WHAT THIS TASK INVOLVES –
State how many lines of the data contain the string "sketchPlane", treating case as significant. Give only the number.

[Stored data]
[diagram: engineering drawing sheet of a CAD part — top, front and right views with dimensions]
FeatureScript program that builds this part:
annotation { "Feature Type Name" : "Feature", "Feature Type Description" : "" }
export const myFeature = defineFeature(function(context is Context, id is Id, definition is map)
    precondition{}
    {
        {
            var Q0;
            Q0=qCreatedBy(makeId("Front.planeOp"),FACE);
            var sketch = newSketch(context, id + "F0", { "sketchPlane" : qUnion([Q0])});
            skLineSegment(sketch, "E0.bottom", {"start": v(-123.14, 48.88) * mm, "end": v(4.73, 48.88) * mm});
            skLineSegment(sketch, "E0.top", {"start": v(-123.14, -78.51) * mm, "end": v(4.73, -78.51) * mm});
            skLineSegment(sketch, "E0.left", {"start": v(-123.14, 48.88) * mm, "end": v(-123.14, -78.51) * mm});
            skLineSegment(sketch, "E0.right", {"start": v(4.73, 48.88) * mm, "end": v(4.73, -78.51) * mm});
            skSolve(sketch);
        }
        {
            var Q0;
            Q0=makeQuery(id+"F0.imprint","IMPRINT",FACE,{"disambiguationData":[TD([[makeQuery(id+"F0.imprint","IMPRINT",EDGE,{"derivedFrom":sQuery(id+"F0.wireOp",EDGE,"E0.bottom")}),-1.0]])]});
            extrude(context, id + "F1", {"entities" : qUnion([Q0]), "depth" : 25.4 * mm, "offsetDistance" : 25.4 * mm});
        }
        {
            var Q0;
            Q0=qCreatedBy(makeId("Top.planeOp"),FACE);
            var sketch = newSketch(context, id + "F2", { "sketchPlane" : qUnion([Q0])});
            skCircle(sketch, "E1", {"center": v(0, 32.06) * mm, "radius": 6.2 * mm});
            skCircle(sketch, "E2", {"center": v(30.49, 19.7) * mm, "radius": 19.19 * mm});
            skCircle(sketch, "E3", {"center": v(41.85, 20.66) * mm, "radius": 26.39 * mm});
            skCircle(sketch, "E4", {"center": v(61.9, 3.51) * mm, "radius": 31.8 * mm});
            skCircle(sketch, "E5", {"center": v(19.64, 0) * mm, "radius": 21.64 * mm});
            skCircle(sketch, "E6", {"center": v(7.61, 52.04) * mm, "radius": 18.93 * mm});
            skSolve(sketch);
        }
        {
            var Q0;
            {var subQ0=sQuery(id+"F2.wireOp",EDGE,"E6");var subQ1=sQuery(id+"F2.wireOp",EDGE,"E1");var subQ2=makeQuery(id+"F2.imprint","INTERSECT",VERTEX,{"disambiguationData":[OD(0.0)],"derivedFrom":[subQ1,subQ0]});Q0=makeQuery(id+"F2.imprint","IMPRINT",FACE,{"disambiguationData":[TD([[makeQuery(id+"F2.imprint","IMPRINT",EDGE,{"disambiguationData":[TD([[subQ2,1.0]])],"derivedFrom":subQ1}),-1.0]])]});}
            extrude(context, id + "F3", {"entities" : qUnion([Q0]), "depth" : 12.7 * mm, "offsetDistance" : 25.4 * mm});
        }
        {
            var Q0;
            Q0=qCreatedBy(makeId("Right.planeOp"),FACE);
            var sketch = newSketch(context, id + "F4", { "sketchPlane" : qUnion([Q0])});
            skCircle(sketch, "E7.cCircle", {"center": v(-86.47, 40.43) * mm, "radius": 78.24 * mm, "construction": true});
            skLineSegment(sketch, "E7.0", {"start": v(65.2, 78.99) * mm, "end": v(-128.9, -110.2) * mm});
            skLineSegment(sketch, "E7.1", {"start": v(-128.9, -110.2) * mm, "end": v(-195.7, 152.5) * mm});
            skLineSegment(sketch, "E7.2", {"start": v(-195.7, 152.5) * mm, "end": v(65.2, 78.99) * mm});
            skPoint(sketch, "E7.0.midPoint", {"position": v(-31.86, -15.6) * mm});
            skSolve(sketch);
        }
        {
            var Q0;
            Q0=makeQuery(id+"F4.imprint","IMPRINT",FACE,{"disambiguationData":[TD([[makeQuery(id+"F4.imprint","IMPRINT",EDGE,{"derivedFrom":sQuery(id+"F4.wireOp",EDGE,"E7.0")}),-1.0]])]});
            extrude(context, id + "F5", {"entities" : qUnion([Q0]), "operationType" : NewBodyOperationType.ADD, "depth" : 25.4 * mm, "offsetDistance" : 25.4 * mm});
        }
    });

THE REPLY –
3